The conversion ratio (CVR) after Hong Kong users clicked on these Traditional-Chinese ads is about 7% higher than English ads.

Question: “How much do language variations by territory really matter?”

When testing ads for Hong Kong consumers, not only can we see an uplift from localising ads to Traditional Chinese, but also from strictly localising ads into Hong Kong's unique style of Traditional Chinese. This is the true local language for this demographic. Compared with just repurposing Taiwan-style Traditional-Chinese ads for the Hong Kong market, being specific linguistically demonstrated a noticeable effect in results, increasing CTR by 5%.

These indicate that attention to territorial differences when translating content has a significant impact on marketing performance. 

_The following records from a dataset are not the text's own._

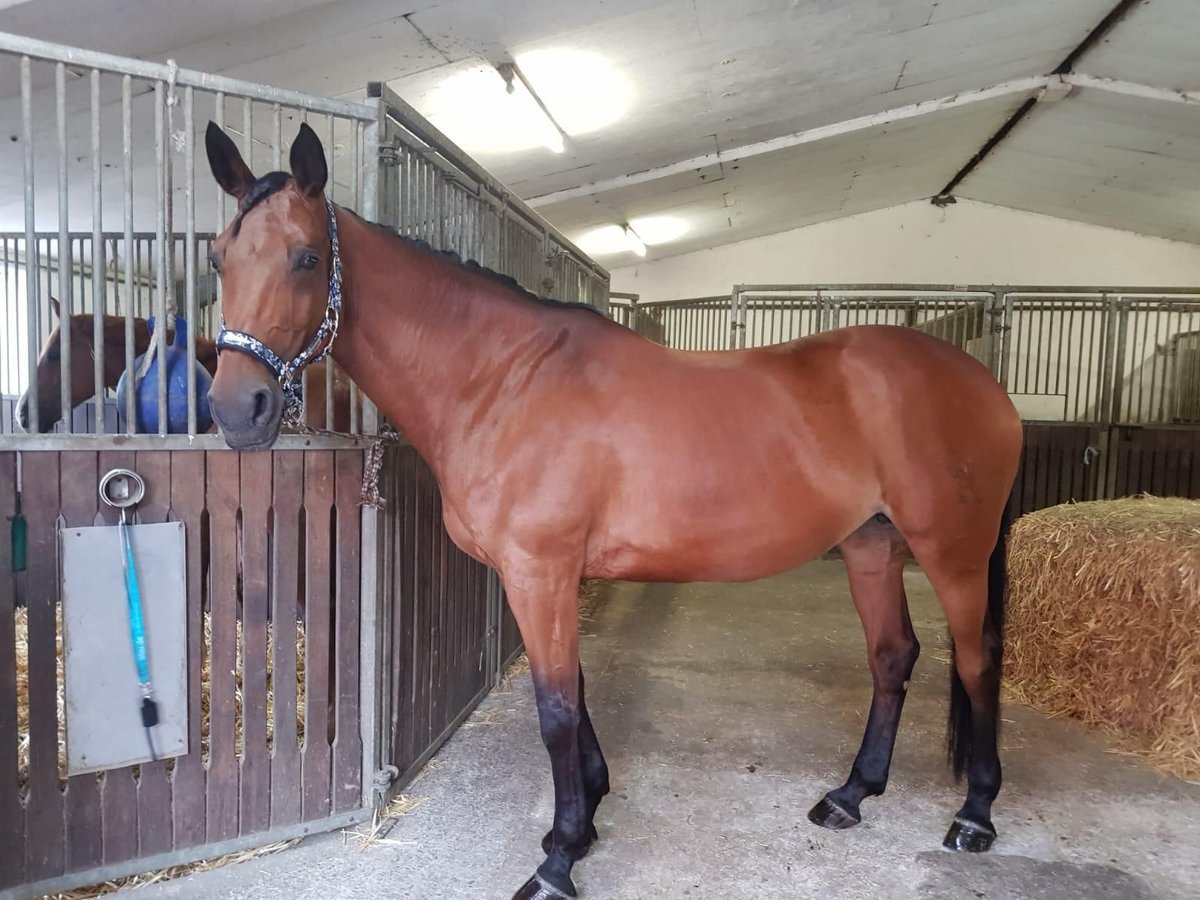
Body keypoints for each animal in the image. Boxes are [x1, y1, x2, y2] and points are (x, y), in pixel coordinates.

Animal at [204, 121, 1022, 900]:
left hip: (952, 550)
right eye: (218, 259)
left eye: (308, 257)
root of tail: (983, 382)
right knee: (892, 655)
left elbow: (556, 708)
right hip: (870, 543)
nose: (238, 410)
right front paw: (587, 814)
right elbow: (575, 688)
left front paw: (558, 859)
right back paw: (852, 794)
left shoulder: (539, 572)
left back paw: (975, 816)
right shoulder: (546, 578)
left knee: (978, 657)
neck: (503, 380)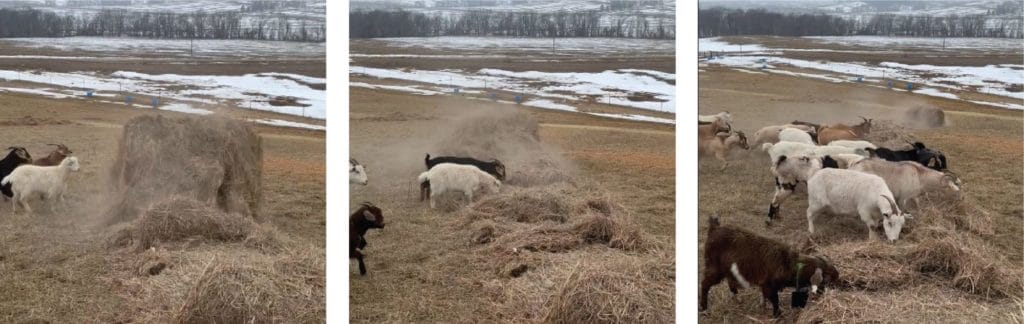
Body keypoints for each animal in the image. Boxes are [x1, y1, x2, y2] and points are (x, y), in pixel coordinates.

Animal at [696, 216, 839, 317]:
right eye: (826, 279)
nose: (822, 296)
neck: (788, 263)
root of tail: (714, 228)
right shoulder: (769, 285)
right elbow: (774, 300)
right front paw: (777, 315)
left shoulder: (764, 284)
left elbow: (764, 297)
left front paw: (763, 307)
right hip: (713, 267)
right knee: (705, 284)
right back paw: (704, 309)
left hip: (728, 268)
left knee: (730, 281)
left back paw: (738, 299)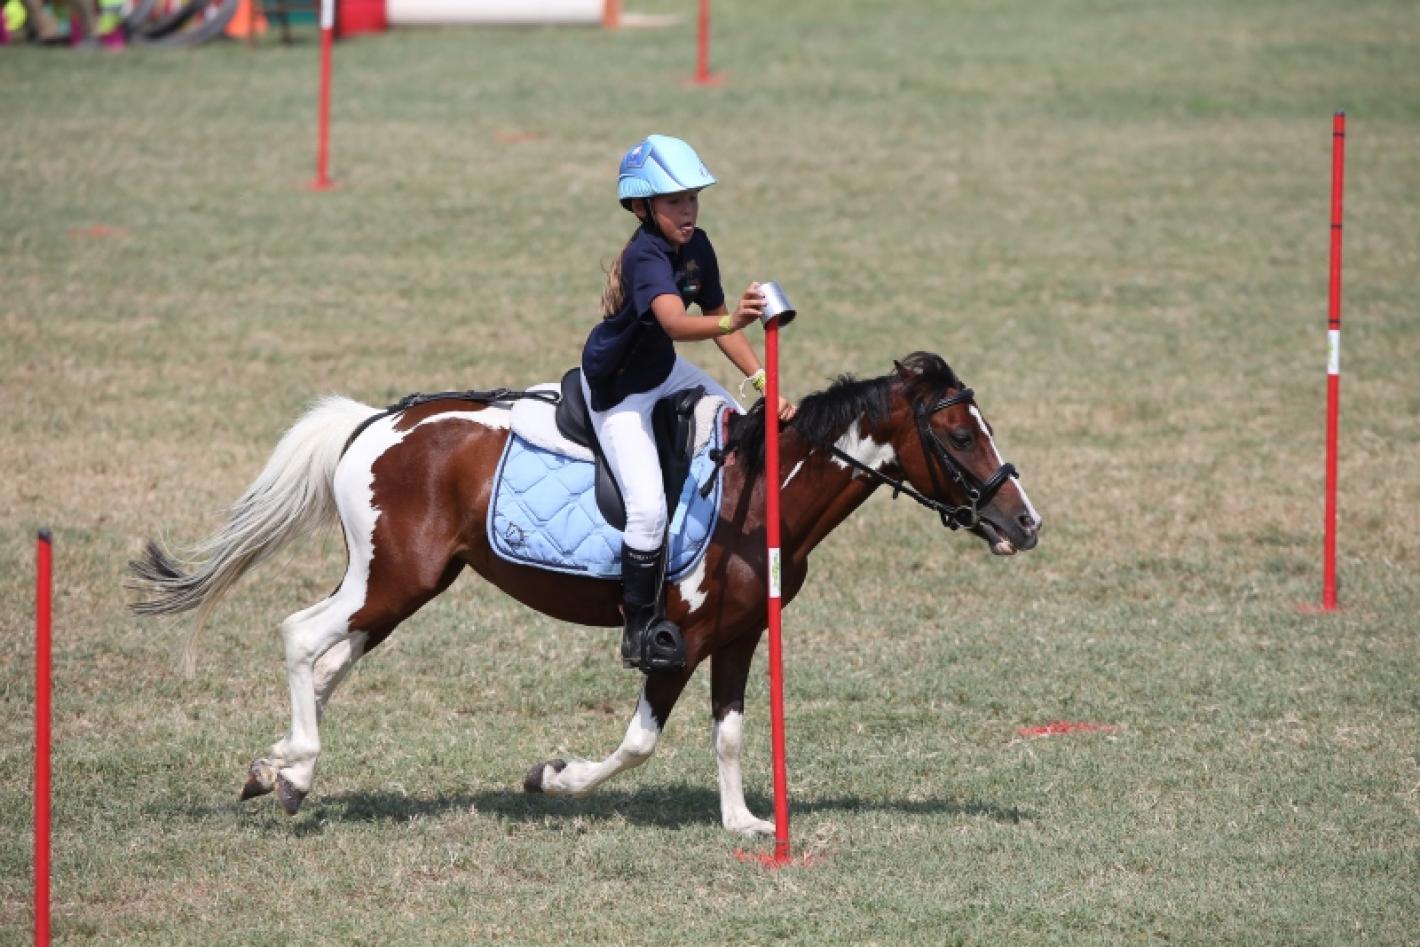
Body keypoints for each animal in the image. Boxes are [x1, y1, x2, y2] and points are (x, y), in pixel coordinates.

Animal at [127, 352, 1039, 834]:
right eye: (960, 433)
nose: (1026, 523)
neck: (760, 493)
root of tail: (376, 423)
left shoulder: (740, 636)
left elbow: (731, 733)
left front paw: (744, 824)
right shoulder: (676, 639)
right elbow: (636, 744)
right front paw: (551, 776)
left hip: (395, 589)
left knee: (327, 662)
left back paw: (279, 771)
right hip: (389, 580)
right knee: (298, 636)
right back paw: (296, 765)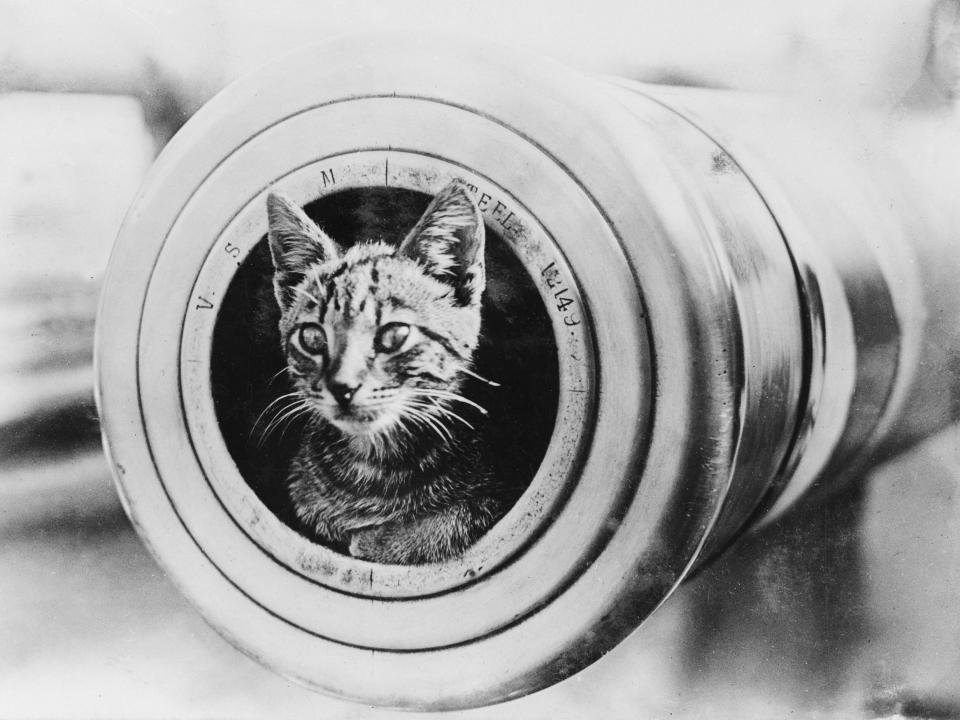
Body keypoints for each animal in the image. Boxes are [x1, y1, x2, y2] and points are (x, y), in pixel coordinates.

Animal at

Ending subjectivity in translations

By this point, you may have a greater understanding of why investing in tailored translations for each of the Greater China territories is worthwhile. But how can you make sure that territorial nuances are indeed being implemented while avoiding endless subjective arguments over what the right word is?

A new breed of translators is emerging to respond to these concerns by embedding marketing data into their translation processes. Rather than relying on a dictionary or an individual’s viewpoint on what the 'correct' terms are for a region, this new breed seeks the consensus of the consumer by analysing search data and applying the findings to their work. In this way, they can create content that speaks to the consumer in the consumer’s own words, building intimacy, trust and conversion. 

Lindsay Hong is COO of Locaria, a digital language-services provider.